Moreover, The left hand side is the inner product of $ v-w$ with itself, i.e. $ \| v – w \|^2 = \langle v-w , v-w \rangle$. We’ll expand $ \langle v-w, v-w \rangle$ using two facts. The first is trivial from the formula, that inner product is symmetric: $ \langle v,w \rangle = \langle w, v \rangle$. Second is that the inner product is linear in each input. In particular for the first input: $ \langle x + y, z \rangle = \langle x, z \rangle + \langle y, z \rangle$ and $ \langle cx, z \rangle = c \langle x, z \rangle$. The same holds for the second input by symmetry of the two inputs. Hence we can split up $ \langle v-w, v-w \rangle$ as follows.

$$\displaystyle \begin{aligned} \langle v-w, v-w \rangle &= \langle v, v-w \rangle – \langle w, v-w \rangle \\\ &= \langle v, v \rangle – \langle v, w \rangle – \langle w, v \rangle + \langle w, w \rangle \\\ &= \| v \|^2 – 2 \langle v, w \rangle + \| w \|^2 \\\ \end{aligned}$$

Combining our two offset equations, we can subtract $ \| v \|^2 + \| w \|^2$ from each side and get

$$\displaystyle -2 \|v \| \|w \| \cos(\theta) = -2 \langle v, w \rangle, $$

Which, after dividing by $ -2$, proves the theorem if $ \theta \not \in \{0, 180 \}$.
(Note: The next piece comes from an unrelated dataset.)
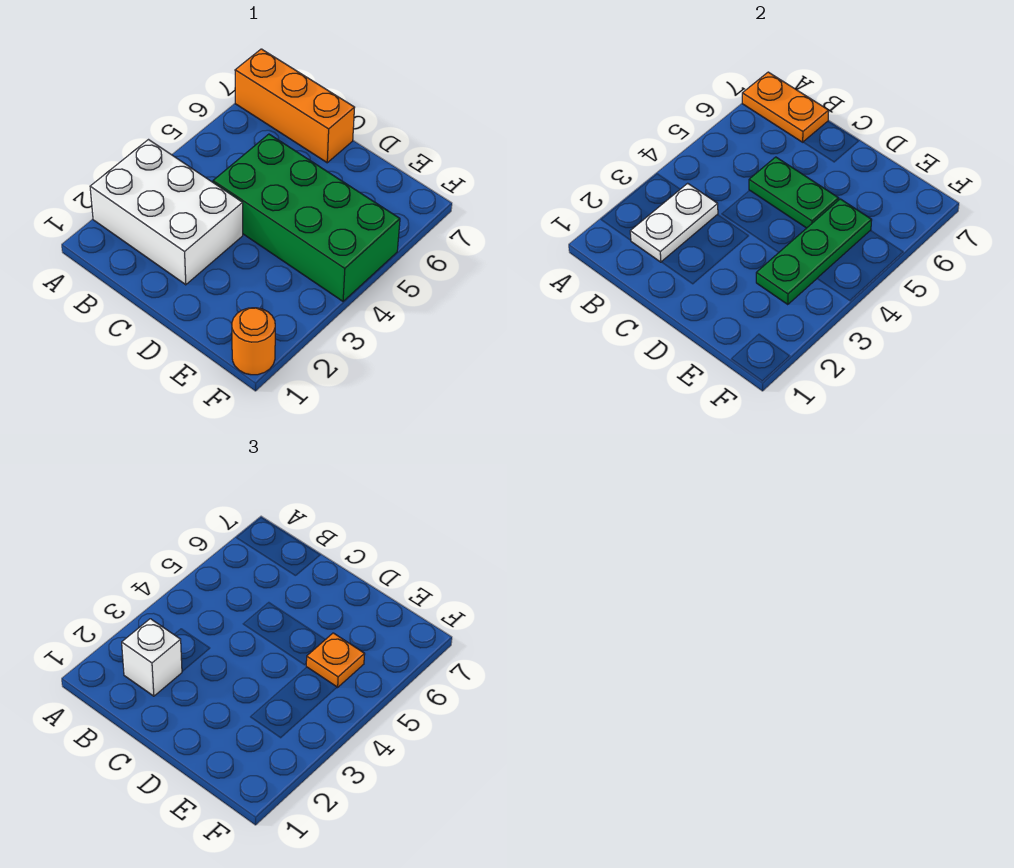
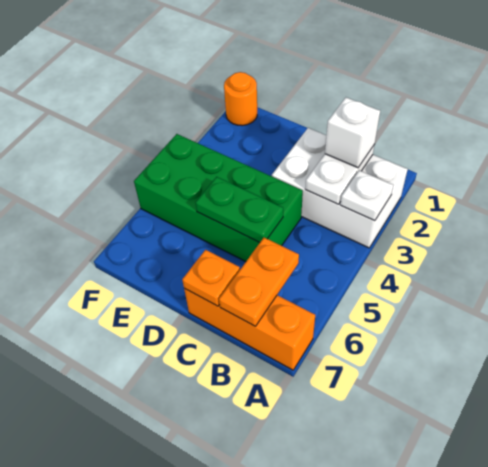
none -> white 1x1 plate [340,170,393,221]
orange 1x2 plate [742,72,829,142] -> orange 1x2 plate turned to [219,238,299,326]
green 1x3 plate [756,199,872,305] -> none
orange 1x1 plate [306,633,365,687] -> orange 1x1 plate moved to [182,250,240,306]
Now if $ \theta = 0$ or 180 degrees, the vectors are parallel, so we can write one as a scalar multiple of the other. Say $ w = cv$ for $ c \in \mathbb{R}$. In that case, $ \langle v, cv \rangle = c \| v \| \| v \|$. Now $ \| w \| = | c | \| v \|$, since a norm is a length and is hence non-negative (but $ c$ can be negative). Indeed, if $ v, w$ are parallel but pointing in opposite directions, then $ c < 0$, so $ \cos(\theta) = -1$, and $ c \| v \| = – \| w \|$. Otherwise $ c > 0$ and $ \cos(\theta) = 1$. This allows us to write $ c \| v \| \| v \| = \| w \| \| v \| \cos(\theta)$, and this completes the final case of the theorem.

$$\square$$